I am so tired.
Not just the, I-didn’t-sleep-well kind of tired. But just feeling let down and beat up by someone dear to me. Someone to whom I am dear. Why? That’s not really the point right now, and honestly will take more than 200 words to explain. This feeling isn’t new to me. What upsets me more, is that in my frustration I reacted. So now I’m tired AND disappointed.
Afterward, I was driving alone thinking about how I needed to apologize to my husband, who was the target of my meltdown after the incident. Of course, I was rehearsing what I would say when I called my best friend to unload this crap on her… which suddenly didn’t sound like a good idea. There was this shift in my spirit. I felt the nudging of the Holy Spirit. And I knew what I needed to do.
First, I confessed my sin to God. A song was playing on the radio as I prayed. I don’t know about you, but God uses music to get my attention, a lot. This song was reminding me that I was washed clean. It was okay to not be so hard on myself. Even when I mess up, there is no condemnation. I am forgiven. I am in Christ Jesus. I started to sing as we talked. I could feel the weight of the day, this night, just falling away. The next song was like my goodnight kiss.
If you’re heart’s in a thousand pieces
If you’re lost and you’re far from reason
Just look up, know you are loved
You are Loved by Stars Go Dim
There is something so liberating about knowing that the God who made the heavens above loves me. And He doesn’t want my heart to be troubled.

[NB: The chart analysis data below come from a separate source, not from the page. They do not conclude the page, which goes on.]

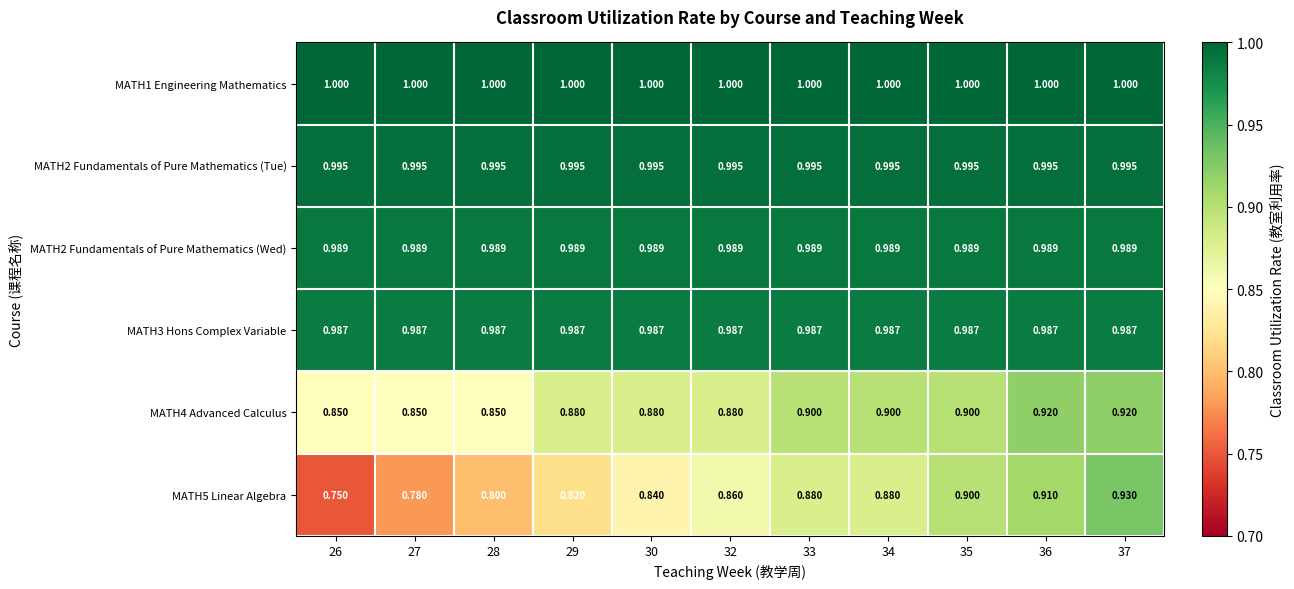

Which series has the widest spread of values?

MATH5 Linear Algebra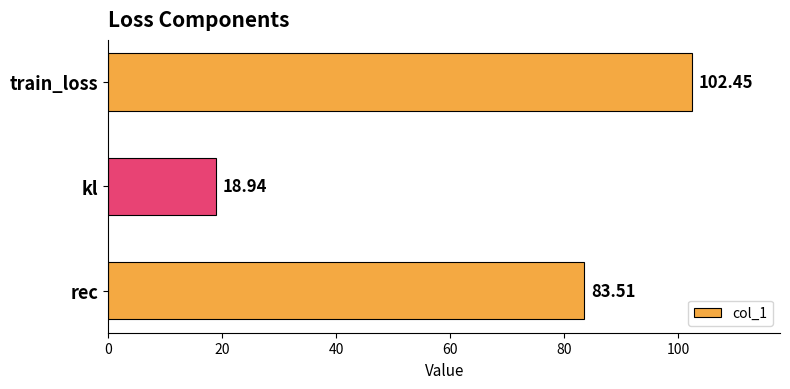

List the labels in order of value, largest first.

train_loss, rec, kl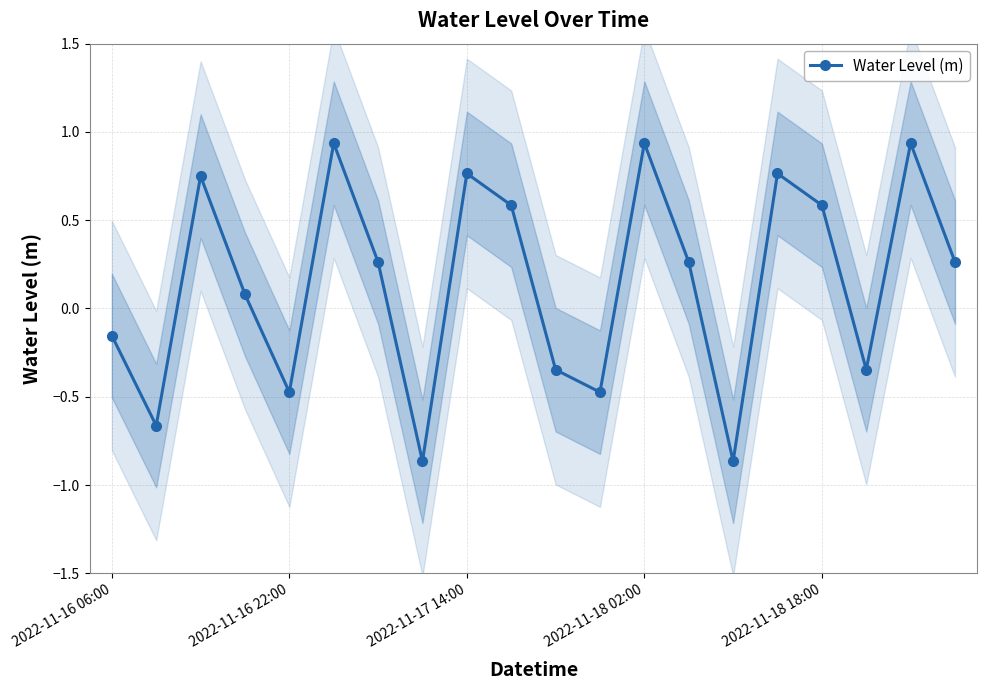

Count the number of data series in this chart.

1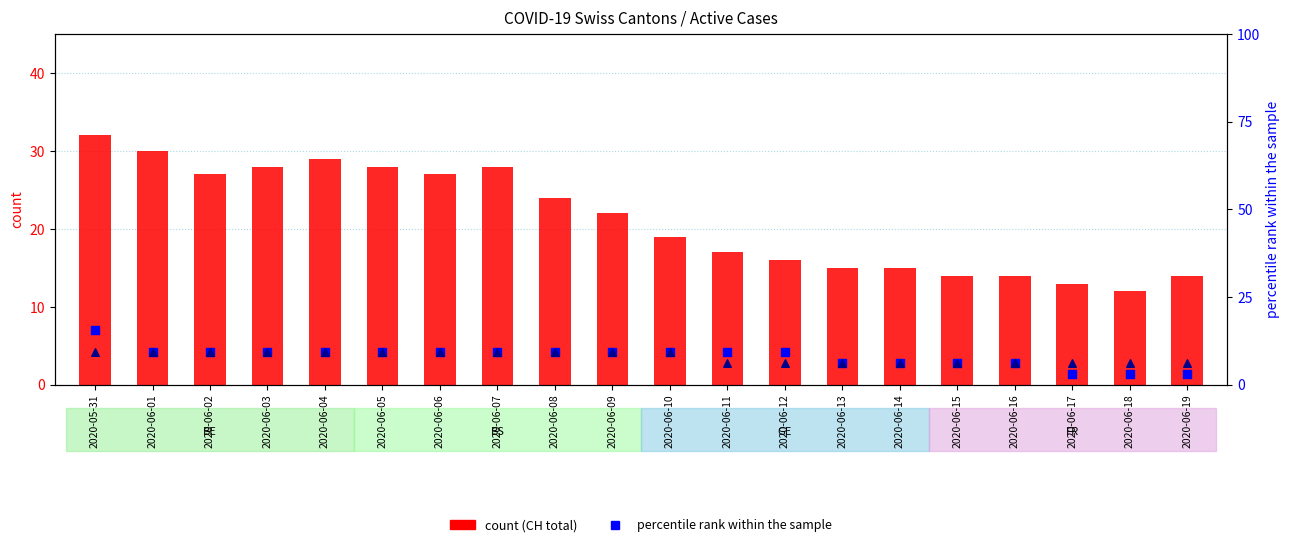

At how many categories does at least one series exceed 29?

2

Then Jesus said, “Come to me, all of you who are weary and carry heavy burdens, and I will give you rest. Take my yoke upon you. Let me teach you, because I am humble and gentle at heart, and you will find rest for your souls.
Matthew 11:28-29 NLT
I need to rest. I am deserving of rest. My Jesus said so. He encourages us to lay down the troubles of these days and rest in Him.